# YOUR ASSIGNMENT
Write out, character for character, the lines running from the start of the records through the line that contains "tensions familiales, aux", including that line.

----- EXCERPTED DATA

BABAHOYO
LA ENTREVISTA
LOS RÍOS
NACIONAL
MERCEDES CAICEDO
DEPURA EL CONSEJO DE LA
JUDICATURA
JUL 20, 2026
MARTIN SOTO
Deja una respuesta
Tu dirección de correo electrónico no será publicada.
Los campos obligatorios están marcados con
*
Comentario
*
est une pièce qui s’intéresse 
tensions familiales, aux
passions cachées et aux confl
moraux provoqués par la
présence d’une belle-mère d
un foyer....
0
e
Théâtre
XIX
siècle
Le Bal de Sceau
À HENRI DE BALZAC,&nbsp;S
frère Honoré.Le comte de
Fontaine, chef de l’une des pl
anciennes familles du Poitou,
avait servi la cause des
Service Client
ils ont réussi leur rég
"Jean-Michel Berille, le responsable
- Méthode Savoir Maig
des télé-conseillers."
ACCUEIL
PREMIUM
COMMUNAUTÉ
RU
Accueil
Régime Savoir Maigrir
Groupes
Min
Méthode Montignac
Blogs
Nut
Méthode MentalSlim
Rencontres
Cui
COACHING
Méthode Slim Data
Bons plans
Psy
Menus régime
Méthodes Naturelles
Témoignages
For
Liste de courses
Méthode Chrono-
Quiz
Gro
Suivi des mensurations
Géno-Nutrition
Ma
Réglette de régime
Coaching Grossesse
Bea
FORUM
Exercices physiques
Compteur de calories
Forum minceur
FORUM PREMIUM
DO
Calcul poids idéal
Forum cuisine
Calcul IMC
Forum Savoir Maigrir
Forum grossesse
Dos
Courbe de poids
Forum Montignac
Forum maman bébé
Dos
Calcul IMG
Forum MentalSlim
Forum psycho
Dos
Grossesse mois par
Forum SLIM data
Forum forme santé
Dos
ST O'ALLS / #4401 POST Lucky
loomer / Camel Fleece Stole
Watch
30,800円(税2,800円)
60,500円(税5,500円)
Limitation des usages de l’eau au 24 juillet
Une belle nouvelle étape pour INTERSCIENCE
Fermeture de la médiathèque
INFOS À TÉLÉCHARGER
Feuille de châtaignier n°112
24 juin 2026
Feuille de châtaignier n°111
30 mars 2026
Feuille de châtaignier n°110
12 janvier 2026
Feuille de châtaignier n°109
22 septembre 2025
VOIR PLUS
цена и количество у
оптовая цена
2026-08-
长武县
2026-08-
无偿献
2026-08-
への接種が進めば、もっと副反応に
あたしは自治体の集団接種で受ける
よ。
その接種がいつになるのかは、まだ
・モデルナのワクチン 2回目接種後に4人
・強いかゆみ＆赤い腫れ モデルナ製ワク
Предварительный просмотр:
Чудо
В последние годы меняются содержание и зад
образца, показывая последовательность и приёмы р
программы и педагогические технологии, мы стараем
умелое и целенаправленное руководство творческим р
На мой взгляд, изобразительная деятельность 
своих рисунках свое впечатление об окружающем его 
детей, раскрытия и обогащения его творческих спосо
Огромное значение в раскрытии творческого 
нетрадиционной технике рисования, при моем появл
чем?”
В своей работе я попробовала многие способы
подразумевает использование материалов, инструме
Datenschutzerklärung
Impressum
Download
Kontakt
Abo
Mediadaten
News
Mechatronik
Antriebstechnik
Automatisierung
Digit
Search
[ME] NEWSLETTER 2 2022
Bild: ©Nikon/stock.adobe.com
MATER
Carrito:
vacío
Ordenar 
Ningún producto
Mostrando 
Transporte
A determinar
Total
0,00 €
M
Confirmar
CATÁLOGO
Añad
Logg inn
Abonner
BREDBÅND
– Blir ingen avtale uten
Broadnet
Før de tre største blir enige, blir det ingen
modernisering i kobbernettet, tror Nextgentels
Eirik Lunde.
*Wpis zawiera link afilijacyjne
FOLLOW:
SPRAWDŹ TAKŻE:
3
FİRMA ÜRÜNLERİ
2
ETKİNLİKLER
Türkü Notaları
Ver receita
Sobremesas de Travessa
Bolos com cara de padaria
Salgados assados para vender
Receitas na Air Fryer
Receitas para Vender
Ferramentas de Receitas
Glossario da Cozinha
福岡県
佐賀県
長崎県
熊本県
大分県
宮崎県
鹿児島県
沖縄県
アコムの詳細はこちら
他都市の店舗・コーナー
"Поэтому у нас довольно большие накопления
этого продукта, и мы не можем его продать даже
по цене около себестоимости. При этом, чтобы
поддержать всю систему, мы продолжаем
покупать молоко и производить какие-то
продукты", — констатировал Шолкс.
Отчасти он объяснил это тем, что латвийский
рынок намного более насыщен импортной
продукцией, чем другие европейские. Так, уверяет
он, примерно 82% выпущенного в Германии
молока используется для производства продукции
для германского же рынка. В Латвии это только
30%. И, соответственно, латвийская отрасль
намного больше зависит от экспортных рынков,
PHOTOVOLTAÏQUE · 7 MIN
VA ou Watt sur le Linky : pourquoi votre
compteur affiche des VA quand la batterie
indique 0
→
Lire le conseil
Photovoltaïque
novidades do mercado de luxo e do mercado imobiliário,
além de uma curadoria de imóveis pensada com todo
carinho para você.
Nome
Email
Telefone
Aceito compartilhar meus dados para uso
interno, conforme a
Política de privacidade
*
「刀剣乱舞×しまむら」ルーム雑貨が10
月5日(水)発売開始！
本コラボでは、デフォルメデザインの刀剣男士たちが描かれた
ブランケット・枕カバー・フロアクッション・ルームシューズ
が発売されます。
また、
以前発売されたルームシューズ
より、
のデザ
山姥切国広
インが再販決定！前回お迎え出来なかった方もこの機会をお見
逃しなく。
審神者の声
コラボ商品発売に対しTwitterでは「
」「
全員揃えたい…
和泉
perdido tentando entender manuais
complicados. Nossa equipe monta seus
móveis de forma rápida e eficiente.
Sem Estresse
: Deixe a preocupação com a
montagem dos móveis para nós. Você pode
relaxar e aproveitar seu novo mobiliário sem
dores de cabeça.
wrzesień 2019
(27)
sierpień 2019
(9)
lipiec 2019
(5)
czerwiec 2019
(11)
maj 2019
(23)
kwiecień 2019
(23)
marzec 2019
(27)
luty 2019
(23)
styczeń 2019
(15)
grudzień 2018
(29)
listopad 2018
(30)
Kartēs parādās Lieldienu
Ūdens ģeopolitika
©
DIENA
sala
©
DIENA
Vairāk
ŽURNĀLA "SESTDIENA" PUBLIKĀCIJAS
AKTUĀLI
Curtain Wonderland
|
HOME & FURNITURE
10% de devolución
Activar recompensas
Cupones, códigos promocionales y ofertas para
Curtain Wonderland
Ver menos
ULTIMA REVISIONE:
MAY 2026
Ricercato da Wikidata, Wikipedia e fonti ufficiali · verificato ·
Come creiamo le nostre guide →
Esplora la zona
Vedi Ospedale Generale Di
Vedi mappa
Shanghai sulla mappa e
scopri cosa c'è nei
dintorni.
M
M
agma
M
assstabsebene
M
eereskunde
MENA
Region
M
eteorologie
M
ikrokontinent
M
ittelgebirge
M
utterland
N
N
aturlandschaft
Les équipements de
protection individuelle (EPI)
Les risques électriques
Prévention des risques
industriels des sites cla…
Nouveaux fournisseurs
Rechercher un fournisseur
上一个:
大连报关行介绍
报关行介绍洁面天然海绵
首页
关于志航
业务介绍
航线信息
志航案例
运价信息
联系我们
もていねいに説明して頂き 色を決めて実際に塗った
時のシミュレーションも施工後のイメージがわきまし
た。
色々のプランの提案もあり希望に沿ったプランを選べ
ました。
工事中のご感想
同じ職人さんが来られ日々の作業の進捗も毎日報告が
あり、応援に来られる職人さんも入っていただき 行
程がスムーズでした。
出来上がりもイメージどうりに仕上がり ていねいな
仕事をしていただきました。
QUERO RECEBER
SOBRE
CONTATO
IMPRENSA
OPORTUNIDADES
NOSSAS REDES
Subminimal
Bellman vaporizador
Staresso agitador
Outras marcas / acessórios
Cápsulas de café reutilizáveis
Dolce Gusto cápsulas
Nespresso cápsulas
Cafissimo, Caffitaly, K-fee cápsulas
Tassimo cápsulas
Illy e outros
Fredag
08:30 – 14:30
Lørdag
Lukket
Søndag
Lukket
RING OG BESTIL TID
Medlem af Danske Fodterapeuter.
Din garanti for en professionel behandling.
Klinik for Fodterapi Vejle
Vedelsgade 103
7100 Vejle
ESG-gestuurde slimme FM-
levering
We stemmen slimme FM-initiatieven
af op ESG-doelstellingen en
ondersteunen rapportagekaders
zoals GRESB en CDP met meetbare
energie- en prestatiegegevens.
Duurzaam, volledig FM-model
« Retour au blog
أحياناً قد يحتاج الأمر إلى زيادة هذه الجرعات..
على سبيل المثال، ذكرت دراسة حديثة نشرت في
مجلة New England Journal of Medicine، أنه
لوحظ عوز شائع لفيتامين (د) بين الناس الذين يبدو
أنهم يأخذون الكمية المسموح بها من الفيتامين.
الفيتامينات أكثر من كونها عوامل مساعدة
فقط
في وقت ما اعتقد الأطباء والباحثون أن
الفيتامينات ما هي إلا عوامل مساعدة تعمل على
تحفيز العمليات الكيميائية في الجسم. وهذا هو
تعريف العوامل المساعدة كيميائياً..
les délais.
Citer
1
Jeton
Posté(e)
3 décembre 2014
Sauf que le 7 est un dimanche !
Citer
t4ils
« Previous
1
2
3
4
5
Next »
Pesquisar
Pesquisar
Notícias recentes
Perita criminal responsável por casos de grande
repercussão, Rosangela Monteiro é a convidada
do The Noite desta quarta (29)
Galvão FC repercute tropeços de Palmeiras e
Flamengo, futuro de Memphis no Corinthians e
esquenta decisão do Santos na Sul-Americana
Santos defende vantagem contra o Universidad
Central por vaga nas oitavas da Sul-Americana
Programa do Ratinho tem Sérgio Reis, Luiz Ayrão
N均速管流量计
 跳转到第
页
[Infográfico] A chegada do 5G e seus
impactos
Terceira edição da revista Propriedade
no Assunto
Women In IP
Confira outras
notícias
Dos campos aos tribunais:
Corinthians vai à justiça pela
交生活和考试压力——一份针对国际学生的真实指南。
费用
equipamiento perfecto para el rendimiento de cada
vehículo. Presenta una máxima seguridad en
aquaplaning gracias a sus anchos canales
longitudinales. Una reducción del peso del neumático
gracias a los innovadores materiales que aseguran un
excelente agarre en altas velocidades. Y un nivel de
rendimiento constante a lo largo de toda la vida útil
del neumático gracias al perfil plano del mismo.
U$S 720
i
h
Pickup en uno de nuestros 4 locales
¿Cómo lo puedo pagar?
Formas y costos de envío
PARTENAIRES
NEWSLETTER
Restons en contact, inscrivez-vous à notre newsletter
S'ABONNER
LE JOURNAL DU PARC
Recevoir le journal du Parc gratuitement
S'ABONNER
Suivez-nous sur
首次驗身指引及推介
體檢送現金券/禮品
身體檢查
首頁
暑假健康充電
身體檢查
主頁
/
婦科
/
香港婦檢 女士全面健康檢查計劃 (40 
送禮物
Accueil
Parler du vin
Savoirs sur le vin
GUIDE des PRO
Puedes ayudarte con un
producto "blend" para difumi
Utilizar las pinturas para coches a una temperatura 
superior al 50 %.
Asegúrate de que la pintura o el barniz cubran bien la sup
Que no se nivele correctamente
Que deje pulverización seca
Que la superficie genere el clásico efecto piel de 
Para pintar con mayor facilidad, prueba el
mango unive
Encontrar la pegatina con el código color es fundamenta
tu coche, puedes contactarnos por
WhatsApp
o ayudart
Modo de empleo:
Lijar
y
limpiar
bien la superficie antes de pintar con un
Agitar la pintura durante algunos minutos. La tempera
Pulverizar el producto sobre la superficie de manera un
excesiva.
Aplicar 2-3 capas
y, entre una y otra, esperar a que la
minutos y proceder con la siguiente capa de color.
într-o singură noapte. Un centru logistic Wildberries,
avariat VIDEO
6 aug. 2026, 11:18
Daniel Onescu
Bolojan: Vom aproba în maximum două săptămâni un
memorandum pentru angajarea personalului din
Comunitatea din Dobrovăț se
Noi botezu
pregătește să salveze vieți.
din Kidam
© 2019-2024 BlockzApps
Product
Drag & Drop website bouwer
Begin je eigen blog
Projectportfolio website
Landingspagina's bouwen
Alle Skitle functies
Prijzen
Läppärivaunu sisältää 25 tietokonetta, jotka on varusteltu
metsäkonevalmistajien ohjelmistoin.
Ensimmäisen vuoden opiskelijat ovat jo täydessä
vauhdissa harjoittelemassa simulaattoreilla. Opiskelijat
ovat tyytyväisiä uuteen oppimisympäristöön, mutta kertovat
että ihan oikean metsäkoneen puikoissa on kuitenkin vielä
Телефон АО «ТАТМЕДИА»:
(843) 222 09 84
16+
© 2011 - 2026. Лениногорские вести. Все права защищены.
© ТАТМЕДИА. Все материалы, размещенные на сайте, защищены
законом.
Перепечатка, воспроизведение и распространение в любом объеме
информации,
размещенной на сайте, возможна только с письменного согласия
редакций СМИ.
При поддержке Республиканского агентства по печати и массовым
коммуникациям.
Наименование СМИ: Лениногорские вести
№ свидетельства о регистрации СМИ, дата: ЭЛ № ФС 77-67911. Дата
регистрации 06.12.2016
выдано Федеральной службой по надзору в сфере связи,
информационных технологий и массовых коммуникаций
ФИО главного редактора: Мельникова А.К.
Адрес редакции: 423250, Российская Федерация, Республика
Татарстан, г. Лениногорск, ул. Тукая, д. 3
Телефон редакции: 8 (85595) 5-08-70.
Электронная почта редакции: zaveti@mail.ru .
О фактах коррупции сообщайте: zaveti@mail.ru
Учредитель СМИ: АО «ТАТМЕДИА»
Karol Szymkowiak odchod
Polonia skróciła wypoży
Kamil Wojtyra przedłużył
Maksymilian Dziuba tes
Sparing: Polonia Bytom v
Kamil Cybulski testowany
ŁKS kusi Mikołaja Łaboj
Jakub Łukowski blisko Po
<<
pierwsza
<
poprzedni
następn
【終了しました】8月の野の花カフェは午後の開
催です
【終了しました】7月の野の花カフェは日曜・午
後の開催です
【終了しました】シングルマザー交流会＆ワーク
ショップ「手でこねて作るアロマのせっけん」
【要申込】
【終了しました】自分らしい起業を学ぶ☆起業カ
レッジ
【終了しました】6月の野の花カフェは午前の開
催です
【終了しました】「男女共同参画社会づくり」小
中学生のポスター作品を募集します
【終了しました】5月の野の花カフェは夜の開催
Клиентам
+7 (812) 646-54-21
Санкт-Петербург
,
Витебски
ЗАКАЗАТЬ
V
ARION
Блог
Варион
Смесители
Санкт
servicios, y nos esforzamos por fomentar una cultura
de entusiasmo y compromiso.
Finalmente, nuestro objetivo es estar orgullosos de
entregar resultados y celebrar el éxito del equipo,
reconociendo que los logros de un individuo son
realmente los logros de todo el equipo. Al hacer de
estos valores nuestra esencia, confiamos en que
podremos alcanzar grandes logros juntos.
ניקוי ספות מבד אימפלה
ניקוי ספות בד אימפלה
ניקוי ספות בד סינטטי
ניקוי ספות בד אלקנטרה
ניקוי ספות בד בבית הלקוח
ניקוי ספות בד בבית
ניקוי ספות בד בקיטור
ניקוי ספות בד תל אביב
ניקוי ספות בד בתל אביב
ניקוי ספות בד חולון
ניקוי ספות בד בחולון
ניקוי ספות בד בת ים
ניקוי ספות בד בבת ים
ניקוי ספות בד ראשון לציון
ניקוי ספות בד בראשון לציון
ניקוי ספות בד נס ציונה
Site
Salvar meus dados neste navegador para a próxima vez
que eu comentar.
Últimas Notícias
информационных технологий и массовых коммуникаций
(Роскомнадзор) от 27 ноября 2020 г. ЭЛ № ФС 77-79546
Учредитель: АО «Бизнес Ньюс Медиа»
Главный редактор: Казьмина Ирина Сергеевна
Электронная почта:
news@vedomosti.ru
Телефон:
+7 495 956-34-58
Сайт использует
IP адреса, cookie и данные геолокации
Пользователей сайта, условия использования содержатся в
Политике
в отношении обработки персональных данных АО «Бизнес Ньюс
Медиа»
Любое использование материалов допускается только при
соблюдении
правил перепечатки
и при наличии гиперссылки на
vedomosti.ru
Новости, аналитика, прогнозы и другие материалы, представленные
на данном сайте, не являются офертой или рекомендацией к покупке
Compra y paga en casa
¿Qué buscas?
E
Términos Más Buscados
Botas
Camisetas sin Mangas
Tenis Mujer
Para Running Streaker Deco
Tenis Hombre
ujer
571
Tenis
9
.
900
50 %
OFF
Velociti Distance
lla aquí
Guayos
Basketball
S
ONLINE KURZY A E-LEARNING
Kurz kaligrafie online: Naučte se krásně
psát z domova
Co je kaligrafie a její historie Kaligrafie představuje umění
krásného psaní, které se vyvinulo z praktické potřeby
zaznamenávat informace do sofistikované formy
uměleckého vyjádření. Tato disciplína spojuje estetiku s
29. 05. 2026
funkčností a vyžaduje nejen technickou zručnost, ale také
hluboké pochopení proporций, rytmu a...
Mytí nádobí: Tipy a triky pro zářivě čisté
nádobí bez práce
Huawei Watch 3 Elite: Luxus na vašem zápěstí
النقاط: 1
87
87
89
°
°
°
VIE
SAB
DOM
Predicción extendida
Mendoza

----------

# ANSWER
BABAHOYO
LA ENTREVISTA
LOS RÍOS
NACIONAL
MERCEDES CAICEDO
DEPURA EL CONSEJO DE LA
JUDICATURA
JUL 20, 2026
MARTIN SOTO
Deja una respuesta
Tu dirección de correo electrónico no será publicada.
Los campos obligatorios están marcados con
*
Comentario
*
est une pièce qui s’intéresse 
tensions familiales, aux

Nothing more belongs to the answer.